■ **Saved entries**
......

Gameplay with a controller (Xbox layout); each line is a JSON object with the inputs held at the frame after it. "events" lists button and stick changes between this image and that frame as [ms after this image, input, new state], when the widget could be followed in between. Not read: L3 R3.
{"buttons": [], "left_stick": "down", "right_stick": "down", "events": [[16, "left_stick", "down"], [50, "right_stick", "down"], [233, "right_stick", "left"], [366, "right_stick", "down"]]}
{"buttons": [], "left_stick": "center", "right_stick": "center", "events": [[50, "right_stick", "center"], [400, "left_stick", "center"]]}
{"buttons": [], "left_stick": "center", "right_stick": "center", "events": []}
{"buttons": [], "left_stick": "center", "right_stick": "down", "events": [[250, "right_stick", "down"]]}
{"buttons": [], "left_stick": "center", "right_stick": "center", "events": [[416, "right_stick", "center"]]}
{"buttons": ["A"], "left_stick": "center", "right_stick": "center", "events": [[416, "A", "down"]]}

......

■ **TASK TO COMPLETE**
Set all the entries above down again exactly.

■ **OUTPUT OF THE EXERCISE**
Gameplay with a controller (Xbox layout); each line is a JSON object with the inputs held at the frame after it. "events" lists button and stick changes between this image and that frame as [ms after this image, input, new state], when the widget could be followed in between. Not read: L3 R3.
{"buttons": [], "left_stick": "down", "right_stick": "down", "events": [[16, "left_stick", "down"], [50, "right_stick", "down"], [233, "right_stick", "left"], [366, "right_stick", "down"]]}
{"buttons": [], "left_stick": "center", "right_stick": "center", "events": [[50, "right_stick", "center"], [400, "left_stick", "center"]]}
{"buttons": [], "left_stick": "center", "right_stick": "center", "events": []}
{"buttons": [], "left_stick": "center", "right_stick": "down", "events": [[250, "right_stick", "down"]]}
{"buttons": [], "left_stick": "center", "right_stick": "center", "events": [[416, "right_stick", "center"]]}
{"buttons": ["A"], "left_stick": "center", "right_stick": "center", "events": [[416, "A", "down"]]}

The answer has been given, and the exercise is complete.